Alors bien sûr, nous pouvons nous sentir cernés par ce monde désordonné dans lequel nous sommes plongés. Les occasions de crainte ou de désespoir ne manquent pas. Nous aimerions être mieux documentés sur la signification de ce qui advient. Cela n’est pas toujours possible, les clefs nous manquent. Il faut alors renouveler un acte de confiance, du milieu des ténèbres, en sachant que les repères sont bien à leur place, même si nous les évitons, si nous passons à côté sans les remarquer. Notre nuit de croyant n’est pas celle décrite par le romantisme, une nuit peuplée d’êtres étranges et inquiétants, semblables à ceux qui hantent le Gaspard de la Nuit d’Aloysius Bertrand.
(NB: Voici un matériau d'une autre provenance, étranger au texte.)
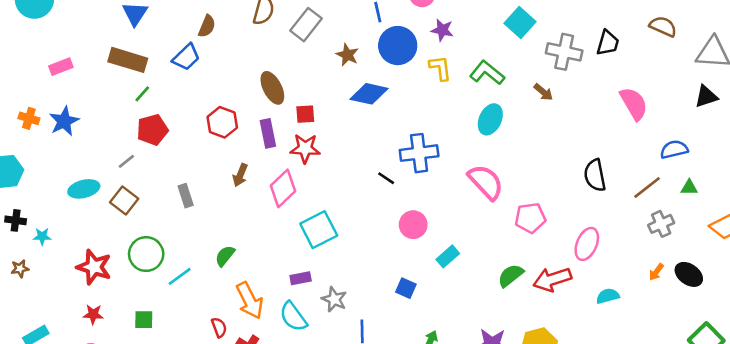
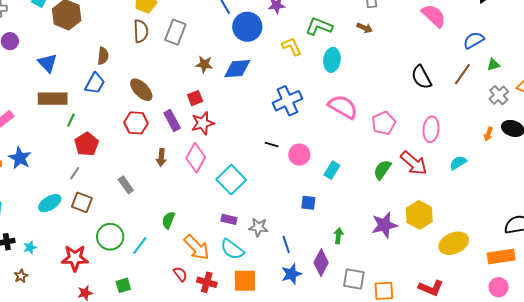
brown star: (347, 55) -> (204, 64), moved
yellow L-shape: (440, 68) -> (292, 47), moved
brown ellipse: (272, 88) -> (141, 90), moved
black line: (386, 178) -> (272, 144), moved
gray cross: (661, 224) -> (499, 95), moved
purple rectangle: (301, 278) -> (229, 219), turned 42
red arrow: (552, 279) -> (414, 163), turned -104

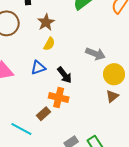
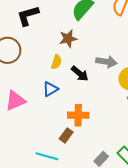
brown star: (46, 22) -> (68, 39), moved, turned 30
black arrow: (65, 75) -> (80, 74), moved

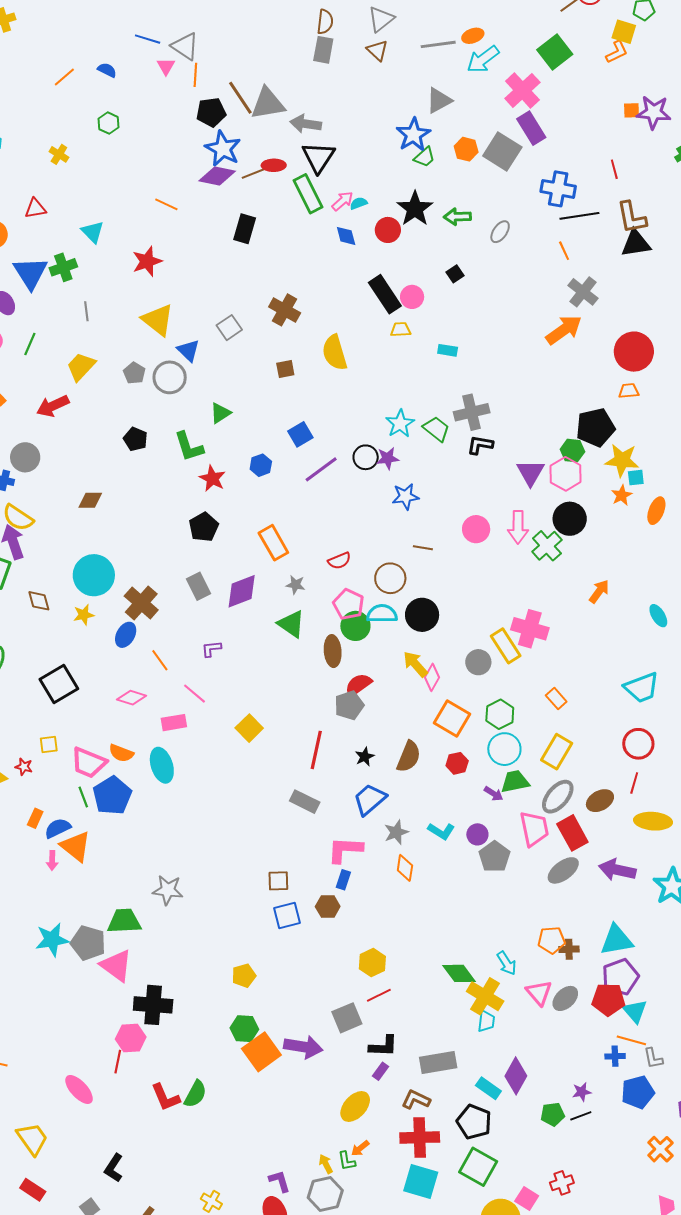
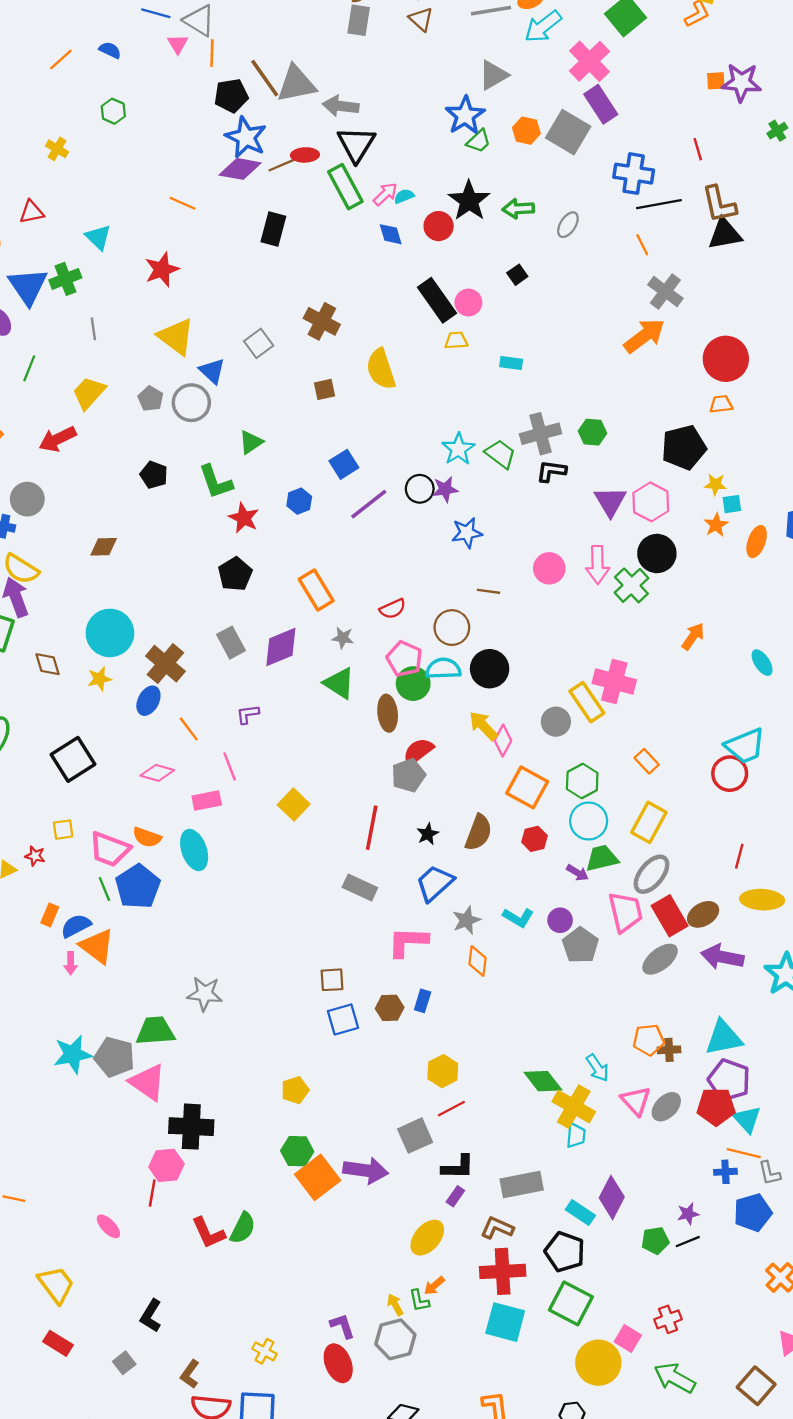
green hexagon: (572, 451) -> (592, 432), moved
yellow star: (622, 460) -> (715, 484), size x0.6
pink line: (194, 694) -> (230, 766), turned 30
red circle: (638, 744) -> (730, 774), moved
brown ellipse: (600, 801) -> (703, 914), moved
blue rectangle: (343, 880) -> (423, 1001), moved
purple pentagon: (620, 977) -> (729, 1080), turned -30
pink ellipse: (79, 1089) -> (108, 1226), size x0.7

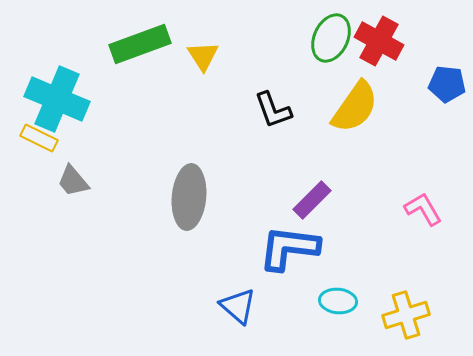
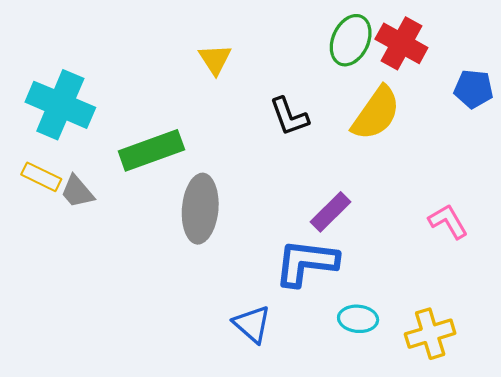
green rectangle: (140, 44) -> (151, 150), moved
yellow rectangle: (39, 138) -> (41, 177), moved

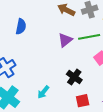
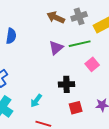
black cross: (74, 77) -> (66, 84), turned -35

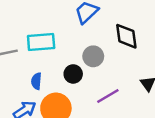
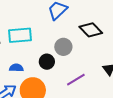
black diamond: (126, 36) -> (91, 30), turned -35
blue semicircle: (36, 81) -> (16, 68), turned 88

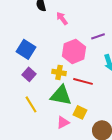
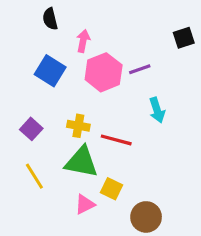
pink arrow: (62, 18) -> (83, 41), turned 48
blue square: (26, 49) -> (50, 71), moved
pink hexagon: (74, 51) -> (104, 72), moved

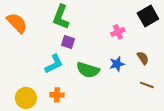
Notre nuit, y compris celle de la souffrance la plus acérée, celle du péché le plus âcre, n’est pas le règne des cauchemars comme ceux représentés dans le tableau de Füssli. La nuit obscure n’est que passagère. Elle ne peut effacer le scintillement des constellations divines.

A chaque année qui commence, – année qui, nous en sommes bien convaincus, est donnée par le Seigneur -, nous nous arrêtons sur le seuil, cherchant à percer les ténèbres, ne sachant pas ce que l’avenir nous réserve, et plutôt tentés d’imaginer le pire car l’histoire humaine n’apporte jamais de leçons, et les péchés des hommes ne s’allègent pas au cours des siècles. Nous aurions tort de nous laisser suffoquer par les pestilences, certes bien présentes, de notre monde hagard. Rien ne peut nous étouffer si nous renouvelons notre abandon et si nous nous jetons au cœur de cette nuit en l’appréhendant, non plus comme une ennemie mais comme notre patrie catholique puisque nous savons que, quelque part, brille cet astre qui ne cesse de nous montrer la route. Toutes les ruses du monde ne seront jamais capables d’éteindre cette constellation. Notre tiédeur elle-même ne pourra pas la mettre sous le boisseau. Les mots de saint Jean de la Croix dans La Nuit obscure deviendront nôtres au sortir de l’aveuglement :

« O nuit qui m’a guidée !

O nuit plus aimable que l’aurore !

O nuit qui as uni !

L’Aimé avec son aimée,

L’aimée en son Aimé transformée. »

N’ayons pas peur des ténèbres du monde car Dieu nous envoie sa Nuit qui est toute illuminée.

 

                                               P.Jean-François Thomas s.j.